Moonsong

Embracing this In-Between Stage of a Woman’s Life

Embracing this In-Between Stage of a Woman's Life

First, I have to say that I’m grateful to be as far in life as I am. In eighteen days I’ll be fifty-four years old and I’m not afraid to say my age. 

While I love being in my fifties, there have been challenges in accepting that my mind has tons of ideas and things I wish to accomplish, but my energy level is not what it used to be. It’s funny because just yesterday I said to someone that next year I’ll be fifty-five. I equated it to being able to go the “speed limit” but how interesting it is that I no longer want that faster pace of life.

I don’t like to buy into what we’ve been conditioned to believe, while at the same time trying to honor what is truly happening with my hormones as I’m three years post menopause.

So much of life, I believe, is about acceptance and letting go…and finding a soft place to land for any given period in ones life.

And so I welcome the challenge of understanding it all. Though it does exhaust me at times, too!  😉  And I know not everything I’ll understand and must be open to the mystery of life, too.

I’ve read and heard so much about how when one reaches the age of sixty a new energy emerges. A part of me really yearns for that and this is when I struggle with what is right now.
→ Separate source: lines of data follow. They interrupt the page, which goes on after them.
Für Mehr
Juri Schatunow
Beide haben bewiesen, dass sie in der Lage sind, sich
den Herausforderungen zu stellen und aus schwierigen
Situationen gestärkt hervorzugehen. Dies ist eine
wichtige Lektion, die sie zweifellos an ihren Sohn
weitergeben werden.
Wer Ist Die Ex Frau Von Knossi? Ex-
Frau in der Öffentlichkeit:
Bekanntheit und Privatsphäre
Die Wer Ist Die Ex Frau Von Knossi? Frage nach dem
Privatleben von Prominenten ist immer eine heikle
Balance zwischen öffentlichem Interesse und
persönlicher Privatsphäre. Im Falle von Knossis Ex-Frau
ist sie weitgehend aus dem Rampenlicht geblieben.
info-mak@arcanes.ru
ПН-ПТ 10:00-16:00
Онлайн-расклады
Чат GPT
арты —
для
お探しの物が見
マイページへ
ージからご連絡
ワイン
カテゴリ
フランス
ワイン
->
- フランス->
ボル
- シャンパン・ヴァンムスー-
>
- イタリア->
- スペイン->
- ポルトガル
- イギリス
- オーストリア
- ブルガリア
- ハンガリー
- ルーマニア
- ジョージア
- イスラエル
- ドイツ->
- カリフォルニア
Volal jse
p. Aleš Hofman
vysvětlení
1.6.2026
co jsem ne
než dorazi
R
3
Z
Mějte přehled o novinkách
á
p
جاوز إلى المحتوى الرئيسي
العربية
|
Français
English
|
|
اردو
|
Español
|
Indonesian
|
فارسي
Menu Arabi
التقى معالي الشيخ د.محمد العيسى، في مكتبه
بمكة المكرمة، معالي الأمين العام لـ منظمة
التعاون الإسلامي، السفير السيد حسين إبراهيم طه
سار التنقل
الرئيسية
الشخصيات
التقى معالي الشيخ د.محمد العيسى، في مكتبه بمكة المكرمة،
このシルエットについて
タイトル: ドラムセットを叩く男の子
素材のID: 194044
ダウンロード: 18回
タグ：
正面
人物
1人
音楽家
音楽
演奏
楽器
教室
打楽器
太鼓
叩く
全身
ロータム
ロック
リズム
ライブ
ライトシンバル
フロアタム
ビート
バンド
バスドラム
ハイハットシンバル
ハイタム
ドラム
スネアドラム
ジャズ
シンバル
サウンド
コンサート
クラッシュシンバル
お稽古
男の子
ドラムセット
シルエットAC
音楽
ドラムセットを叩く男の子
So often I find I’m always wishing I had more energy to do all the things I yet want to do before my time ends here on this beautiful planet.

Just yesterday I came across a website called Moonsong and a description of this time in life that many women are in and it made so much more sense to me. And I actually found much of it quite comforting. You may have heard of Maiden, Mother and Crone which are different stages of a woman’s life. But what about those “in-between” times?

And there it was on this website, defined as Maga or also called the autumn season of a woman’s life. I’ve always loved autumn – it’s my favorite season. Now this, this I could wrap myself up in and feel comforted by.

Here are some points from Moonsong blog post that resonated for me:

  • For those of us in our late 40’s and 50’s who’s mothers are alive, the difference between the autumn and winter life season is obvious. At 52, I know I am not yet a crone, my mother is.
  • As she moves through autumn, a woman feels a passionate connection with all life. Yet, wise in the seasons of living, she can be unsentimental, even pitiless. She does not try to nurture everything and everyone, for she knows not all can – should – survive. She becomes selective. There is enough of everything – strength, love, passion, lust – everything but time.
  • Time she knows grows short. Nothing seems endless anymore. 
  • She finds she has limits. Her energy falters, her mind drifts, her patience snaps. She begins to husband herself, to save herself for what really matters. 
  • The autumn woman moves towards dreamtime. Though she knows her limits,
    She has also felt limitless. She has known the ineffable. She wakes at night from dreams of high windy places where small blue flowers bloom, and she knows in her bones that such places exist.  Luminous beings appear in her dreams and pull her towards them. She recognises the dust of infinity in a windstorm, the fragrance of timelessness in a fire.There is a transcendent energy about her, but she remains rooted in life’s imminent realities. In her eyes you see the fire of primal knowledge: the knowledge of life and death. She knows that she will not escape this life alive. And so she embraces it, moment by moment.

And so I share my thoughts and those I found on Moonsong website about this in-between stage many of my friends find themselves in as so many others do too in hopes that it will bring you some comfort. To know this mix of emotions and challenges we can feel are “normal” have helped me to open more to the acceptance of it all, while knowing, as my mom often says, “this too shall pass.” 

Because accepting what is and learning to navigate within it is what living fully is all about. We don’t always know what is ahead, and so many dreams lie within yet, and we must trust that following the seasons of our lives will continue to strengthen us and provide just what we need.